= TAREFA 1 =
Copie, sem mudar nada, o trecho dos registros que vai da linha que contém "collectors: J. Steyermark, C." até a linha que contém "order: Gentianales", com as duas incluídas.

= TEXTO EXIBIDO =
......

TRÊS HOMENS EM CONFLITO (1966)
É uma pena ter que deixar uma obra da Trilogia dos Dólares de fora – até porque a trilha de Por Alguns Dólares a Mais é realmente brilhante por si só – mas para listar a essência de Ennio Morricone, a outra trilha que entra na lista é Três Homens em Conflito. Enquanto ele estabeleceu uma base brilhante ao que viria para a conclusão da trilogia, é em Três Homens em Conflito que o clima grandioso de Morricone chega em seu auge. Seria impossível relembrar esse clássico sem ouvir a guitarra, o assobio, e aquele canto peculiar, que constroem o clímax de Três Homens em Conflito. Sua sequência mais memorável, no fim do longa, no cemitério, seria absolutamente diferente sem a criação de Morricone. Mas não é apenas esse auge que faz a trilha do filme de 66 tão brilhante. Neste longa, Morricone cria temas para cada um dos personagens, associando cada um deles com um instrumento ou som específico, assim estabelecendo uma relação entre música e filme que se tornam indissociáveis.
ERA UMA VEZ NO OESTE (1968)
Ainda com Sergio Leone, Morricone criou uma das trilhas mais inesquecíveis para o longa Era uma Vez no Oeste, de 1968, criando um clima muito mais romântico e melancólico do que sua trilogia faroeste. As primeiras notas do tema principal do longa são instantaneamente reconhecíveis, mas para esse longa, as composições de Morricone também são lembradas pelos temas criados para cada um dos personagens, particularmente ao da personagem de Claudia Cardinale, Jill. Novamente, a trilha do italiano foi composta antes das filmagens, e Leone tinha um método curioso de gravar, tocando as faixas no estúdio para que os atores atuassem em cima das composições de Morricone.
OS VIOLENTOS VÃO PARA O INFERNO (1968)
Também em 68, Ennio Morricone criou a trilha sonora de Os Violentos Vão Para O Inferno, sua terceira parceria com outro frequente colaborador de spaghetti-westerns, o diretor Sergio Corbucci. Investindo novamente em um assobio icônico, Morricone criou mais uma vez uma faixa instantaneamente reconhecível. E para quem nunca viu o clássico e sabe que já ouviu essa melodia em algum lugar, pode se lembrar de uma das cenas mais marcantes de Kill Bill Vol. 2, em que Quentin Tarantino utilizou a faixa para criar o momento grandioso em que Beatrix Kiddo sai do caixão.
QUEIMADA! (1969)
Apesar da maioria das entradas na lista de inesquecíveis de Morricone terem um clima distintamente faroeste, como já dissemos antes, o compositor era muito mais do que este gênero. Uma das primeiras e maiores provas de sua versatilidade é a trilha sonora de Queimada!, clássico de 1969 de Gillo Pontecorvo, relembrado principalmente pela atuação de Marlon Brando. Com muito mais batidas e um coro marcante como na faixa “Abolisson”, Morricone demonstra sua habilidade certeira de capturar o espírito de um filme em suas composições.
ERA UMA VEZ NA AMÉRICA (1984)

......

= DADOS BRUTOS =
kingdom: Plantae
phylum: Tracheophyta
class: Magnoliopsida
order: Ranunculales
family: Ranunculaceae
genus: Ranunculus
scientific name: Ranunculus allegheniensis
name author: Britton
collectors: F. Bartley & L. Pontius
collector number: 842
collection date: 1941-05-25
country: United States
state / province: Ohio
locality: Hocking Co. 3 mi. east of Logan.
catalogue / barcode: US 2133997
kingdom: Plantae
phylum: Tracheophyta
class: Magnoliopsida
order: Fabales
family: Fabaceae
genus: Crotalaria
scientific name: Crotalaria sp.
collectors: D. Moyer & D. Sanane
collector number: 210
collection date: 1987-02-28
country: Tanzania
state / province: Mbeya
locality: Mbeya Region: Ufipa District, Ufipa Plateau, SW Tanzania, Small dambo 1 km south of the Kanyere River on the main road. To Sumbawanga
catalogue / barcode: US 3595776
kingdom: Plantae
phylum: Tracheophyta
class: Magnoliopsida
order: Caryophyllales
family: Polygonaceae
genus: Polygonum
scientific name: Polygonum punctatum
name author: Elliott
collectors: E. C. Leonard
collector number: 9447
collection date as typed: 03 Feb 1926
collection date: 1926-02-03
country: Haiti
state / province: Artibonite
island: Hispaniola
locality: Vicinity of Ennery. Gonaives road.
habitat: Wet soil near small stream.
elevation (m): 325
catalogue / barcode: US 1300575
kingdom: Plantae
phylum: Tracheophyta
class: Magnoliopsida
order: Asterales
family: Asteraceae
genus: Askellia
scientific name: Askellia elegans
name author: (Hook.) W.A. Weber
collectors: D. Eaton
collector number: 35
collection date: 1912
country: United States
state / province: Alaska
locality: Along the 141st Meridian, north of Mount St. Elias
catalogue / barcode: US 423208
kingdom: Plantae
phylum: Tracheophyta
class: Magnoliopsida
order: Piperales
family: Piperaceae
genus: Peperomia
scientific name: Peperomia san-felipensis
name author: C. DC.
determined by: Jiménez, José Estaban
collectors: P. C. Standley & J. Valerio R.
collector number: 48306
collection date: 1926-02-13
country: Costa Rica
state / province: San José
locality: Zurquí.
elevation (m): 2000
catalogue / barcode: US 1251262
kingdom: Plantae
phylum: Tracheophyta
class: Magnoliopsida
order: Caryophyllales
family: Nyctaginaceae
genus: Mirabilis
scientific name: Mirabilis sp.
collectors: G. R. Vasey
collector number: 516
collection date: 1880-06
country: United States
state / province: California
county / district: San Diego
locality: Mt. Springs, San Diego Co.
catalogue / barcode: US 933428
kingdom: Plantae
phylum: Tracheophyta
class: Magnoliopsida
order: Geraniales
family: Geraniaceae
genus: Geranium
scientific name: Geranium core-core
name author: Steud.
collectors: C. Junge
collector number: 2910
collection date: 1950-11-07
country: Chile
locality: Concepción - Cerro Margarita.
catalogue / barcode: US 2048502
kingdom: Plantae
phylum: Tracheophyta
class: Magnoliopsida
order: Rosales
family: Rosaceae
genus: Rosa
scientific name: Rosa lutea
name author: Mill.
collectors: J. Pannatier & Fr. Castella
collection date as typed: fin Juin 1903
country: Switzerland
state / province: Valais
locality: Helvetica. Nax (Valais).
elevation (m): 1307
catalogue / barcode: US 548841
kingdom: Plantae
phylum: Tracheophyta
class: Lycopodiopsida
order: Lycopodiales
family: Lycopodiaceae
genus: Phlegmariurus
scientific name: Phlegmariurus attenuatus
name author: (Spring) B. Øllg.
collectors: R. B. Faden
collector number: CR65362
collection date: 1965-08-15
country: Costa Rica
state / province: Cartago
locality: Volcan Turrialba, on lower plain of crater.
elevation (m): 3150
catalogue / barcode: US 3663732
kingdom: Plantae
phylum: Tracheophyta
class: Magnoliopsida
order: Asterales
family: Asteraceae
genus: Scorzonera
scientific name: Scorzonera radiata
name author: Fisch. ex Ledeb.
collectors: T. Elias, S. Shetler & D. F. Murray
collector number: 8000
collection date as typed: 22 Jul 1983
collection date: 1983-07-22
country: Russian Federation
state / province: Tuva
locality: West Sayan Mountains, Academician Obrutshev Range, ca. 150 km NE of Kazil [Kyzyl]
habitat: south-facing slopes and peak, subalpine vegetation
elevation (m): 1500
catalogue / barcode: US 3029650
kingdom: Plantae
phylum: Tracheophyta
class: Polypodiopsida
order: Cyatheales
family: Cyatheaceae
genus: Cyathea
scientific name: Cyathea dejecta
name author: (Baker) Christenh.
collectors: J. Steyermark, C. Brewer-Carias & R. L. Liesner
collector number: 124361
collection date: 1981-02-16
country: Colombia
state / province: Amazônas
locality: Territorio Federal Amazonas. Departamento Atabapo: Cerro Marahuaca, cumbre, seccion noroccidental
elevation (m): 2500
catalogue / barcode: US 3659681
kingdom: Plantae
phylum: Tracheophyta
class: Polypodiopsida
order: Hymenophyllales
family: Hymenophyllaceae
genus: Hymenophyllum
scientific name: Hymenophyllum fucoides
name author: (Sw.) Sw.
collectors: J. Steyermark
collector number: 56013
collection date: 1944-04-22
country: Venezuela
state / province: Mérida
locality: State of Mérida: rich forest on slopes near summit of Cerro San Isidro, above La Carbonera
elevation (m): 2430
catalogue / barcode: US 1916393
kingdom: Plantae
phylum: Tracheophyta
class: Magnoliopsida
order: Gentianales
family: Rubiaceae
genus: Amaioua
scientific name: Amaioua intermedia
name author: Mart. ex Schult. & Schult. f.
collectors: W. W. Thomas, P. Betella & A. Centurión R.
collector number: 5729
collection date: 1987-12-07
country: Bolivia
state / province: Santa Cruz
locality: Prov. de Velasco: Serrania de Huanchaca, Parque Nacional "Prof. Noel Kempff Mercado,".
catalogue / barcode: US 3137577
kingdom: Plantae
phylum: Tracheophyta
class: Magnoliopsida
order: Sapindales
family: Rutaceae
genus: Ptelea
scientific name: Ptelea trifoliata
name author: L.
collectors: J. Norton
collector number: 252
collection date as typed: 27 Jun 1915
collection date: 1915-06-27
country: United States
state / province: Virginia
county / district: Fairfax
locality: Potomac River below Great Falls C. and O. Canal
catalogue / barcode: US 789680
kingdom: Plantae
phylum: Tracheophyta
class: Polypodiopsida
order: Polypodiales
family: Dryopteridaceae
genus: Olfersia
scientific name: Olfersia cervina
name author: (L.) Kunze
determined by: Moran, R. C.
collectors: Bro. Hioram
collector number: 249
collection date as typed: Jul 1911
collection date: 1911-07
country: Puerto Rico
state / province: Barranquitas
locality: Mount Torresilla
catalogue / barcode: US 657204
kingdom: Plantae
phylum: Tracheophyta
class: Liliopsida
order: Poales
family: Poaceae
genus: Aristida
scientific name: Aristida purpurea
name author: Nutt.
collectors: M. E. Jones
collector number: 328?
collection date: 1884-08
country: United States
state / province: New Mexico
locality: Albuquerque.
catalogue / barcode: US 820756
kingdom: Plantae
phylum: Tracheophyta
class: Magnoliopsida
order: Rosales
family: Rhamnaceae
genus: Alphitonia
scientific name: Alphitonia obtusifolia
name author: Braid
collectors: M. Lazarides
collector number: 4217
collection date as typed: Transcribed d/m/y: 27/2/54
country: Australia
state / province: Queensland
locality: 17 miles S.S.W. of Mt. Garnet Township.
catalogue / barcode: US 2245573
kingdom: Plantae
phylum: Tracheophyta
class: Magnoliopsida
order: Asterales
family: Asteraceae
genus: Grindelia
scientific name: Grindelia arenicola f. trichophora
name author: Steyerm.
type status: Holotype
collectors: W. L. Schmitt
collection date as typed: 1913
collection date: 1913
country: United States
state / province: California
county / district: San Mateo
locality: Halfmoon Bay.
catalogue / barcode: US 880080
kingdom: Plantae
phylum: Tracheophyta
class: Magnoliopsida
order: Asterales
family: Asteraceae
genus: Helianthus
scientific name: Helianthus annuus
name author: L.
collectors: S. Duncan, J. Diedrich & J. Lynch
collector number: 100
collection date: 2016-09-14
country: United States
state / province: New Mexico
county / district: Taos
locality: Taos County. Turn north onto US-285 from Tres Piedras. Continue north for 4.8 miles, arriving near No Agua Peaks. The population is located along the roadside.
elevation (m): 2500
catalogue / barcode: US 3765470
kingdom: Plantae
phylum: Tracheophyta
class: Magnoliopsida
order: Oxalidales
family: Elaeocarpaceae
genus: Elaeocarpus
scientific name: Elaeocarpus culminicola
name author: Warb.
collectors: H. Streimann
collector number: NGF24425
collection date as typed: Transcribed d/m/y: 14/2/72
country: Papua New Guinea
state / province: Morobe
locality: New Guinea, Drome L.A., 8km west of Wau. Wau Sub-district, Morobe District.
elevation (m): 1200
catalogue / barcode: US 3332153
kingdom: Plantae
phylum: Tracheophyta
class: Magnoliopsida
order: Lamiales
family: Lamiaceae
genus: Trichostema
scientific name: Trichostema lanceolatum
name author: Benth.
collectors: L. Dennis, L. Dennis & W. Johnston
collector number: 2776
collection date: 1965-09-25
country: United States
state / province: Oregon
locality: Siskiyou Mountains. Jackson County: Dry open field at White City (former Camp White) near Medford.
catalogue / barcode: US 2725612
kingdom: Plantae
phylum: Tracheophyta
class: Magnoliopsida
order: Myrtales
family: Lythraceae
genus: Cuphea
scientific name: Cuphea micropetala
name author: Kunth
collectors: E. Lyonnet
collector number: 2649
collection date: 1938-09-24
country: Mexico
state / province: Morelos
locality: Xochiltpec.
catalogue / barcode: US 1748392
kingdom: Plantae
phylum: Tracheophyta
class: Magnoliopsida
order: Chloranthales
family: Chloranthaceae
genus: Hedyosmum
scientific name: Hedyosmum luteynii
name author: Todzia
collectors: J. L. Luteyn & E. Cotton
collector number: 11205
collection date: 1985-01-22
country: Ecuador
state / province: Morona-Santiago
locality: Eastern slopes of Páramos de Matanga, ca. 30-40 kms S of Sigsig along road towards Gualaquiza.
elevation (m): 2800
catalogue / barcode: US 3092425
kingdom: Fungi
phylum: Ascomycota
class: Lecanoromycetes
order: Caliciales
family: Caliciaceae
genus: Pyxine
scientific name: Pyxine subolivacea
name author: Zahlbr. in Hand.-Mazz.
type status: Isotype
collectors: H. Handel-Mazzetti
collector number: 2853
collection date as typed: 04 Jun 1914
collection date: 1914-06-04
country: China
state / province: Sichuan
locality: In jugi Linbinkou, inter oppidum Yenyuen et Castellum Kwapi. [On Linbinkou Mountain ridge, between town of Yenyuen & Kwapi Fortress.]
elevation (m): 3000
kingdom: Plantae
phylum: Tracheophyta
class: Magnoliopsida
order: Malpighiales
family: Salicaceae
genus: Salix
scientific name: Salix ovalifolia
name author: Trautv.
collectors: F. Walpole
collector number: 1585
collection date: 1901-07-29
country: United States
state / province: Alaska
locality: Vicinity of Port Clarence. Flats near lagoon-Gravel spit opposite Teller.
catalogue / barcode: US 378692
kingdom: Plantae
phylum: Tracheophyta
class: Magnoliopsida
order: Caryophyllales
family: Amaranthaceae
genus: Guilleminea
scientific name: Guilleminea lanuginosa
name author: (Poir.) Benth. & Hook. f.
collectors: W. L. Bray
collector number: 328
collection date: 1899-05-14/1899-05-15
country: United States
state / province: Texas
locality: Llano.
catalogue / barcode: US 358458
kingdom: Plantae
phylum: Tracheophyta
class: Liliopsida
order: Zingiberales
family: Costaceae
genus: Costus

......

= TAREFA 2 =
Dê continuidade ao texto sobre as trilhas sonoras de Ennio Morricone a partir do ponto em que ele para.

= RESPOSTA 1 =
collectors: J. Steyermark, C. Brewer-Carias & R. L. Liesner
collector number: 124361
collection date: 1981-02-16
country: Colombia
state / province: Amazônas
locality: Territorio Federal Amazonas. Departamento Atabapo: Cerro Marahuaca, cumbre, seccion noroccidental
elevation (m): 2500
catalogue / barcode: US 3659681
kingdom: Plantae
phylum: Tracheophyta
class: Polypodiopsida
order: Hymenophyllales
family: Hymenophyllaceae
genus: Hymenophyllum
scientific name: Hymenophyllum fucoides
name author: (Sw.) Sw.
collectors: J. Steyermark
collector number: 56013
collection date: 1944-04-22
country: Venezuela
state / province: Mérida
locality: State of Mérida: rich forest on slopes near summit of Cerro San Isidro, above La Carbonera
elevation (m): 2430
catalogue / barcode: US 1916393
kingdom: Plantae
phylum: Tracheophyta
class: Magnoliopsida
order: Gentianales

= RESPOSTA 2 =
Pode parecer exagero colocar um quarto filme de Sergio Leone na lista de 10 trilhas inesquecíveis de Ennio Morricone, mas quem viu todos sabe que não há como deixar um destes de fora. Encerrando uma parceria histórica entre diretor e compositor, o maestro compôs sua última trilha para Leone em 1984, com o clássico Era Uma Vez na América. Relembrada eternamente pela sua flauta melancólica, esta última parceria tem uma história amarga por trás. Apesar de ser considerada uma das melhores criações de Morricone, a trilha de Era Uma Vez na América não pode ser considerada entre os indicados a Melhor Trilha Sonora no Oscar porque o nome de Morricone foi acidentalmente cortado dos créditos iniciais, para tornar a duração do filme mais curta.
A MISSÃO (1986)
A Missão, longa de 86 de Roland Joffé e uma das mais relembradas trilhas sonoras de Morricone, é outro exemplo de sua habilidade de capturar atmosferas e sentimentos e depositá-las em suas composições. Contando a história de um missionário jesuíta na América do Sul, A Missão combina cantos litúrgicos com batidas, cantos hispânicos e cordas, que refletem as diferentes culturas retratadas no filme. Marcando sua segunda indicação ao Oscar – a primeira foi pelo memorável trabalho em Cinzas no Paraíso (1978) – Morricone sempre reiterou que este seu trabalho certamente deveria ter vencido a estatueta, até porque o ganhador, Por Volta da Meia-Noite, de Herbie Hancock, gerou controvérsias por usar peças musicais compostas anteriormente.
OS INTOCÁVEIS (1987)
Morricone também criou uma de suas músicas mais memoráveis em sua parceria com Brian DePalma no drama Os Intocáveis, de 1987, relembrado principalmente por aquela sinfonia de trompetes, e uma melodia que não apenas combina perfeitamente com a atmosfera do submundo dos crimes nos EUA como cria um sentimento de expectativa crescente. Toda a trilha sonora de Os Intocáveis é certeira, mas quem poderia esquecer o tema de Al Capone, que combina perfeitamente com a performance caricata de Robert DeNiro?
CINEMA PARADISO (1988)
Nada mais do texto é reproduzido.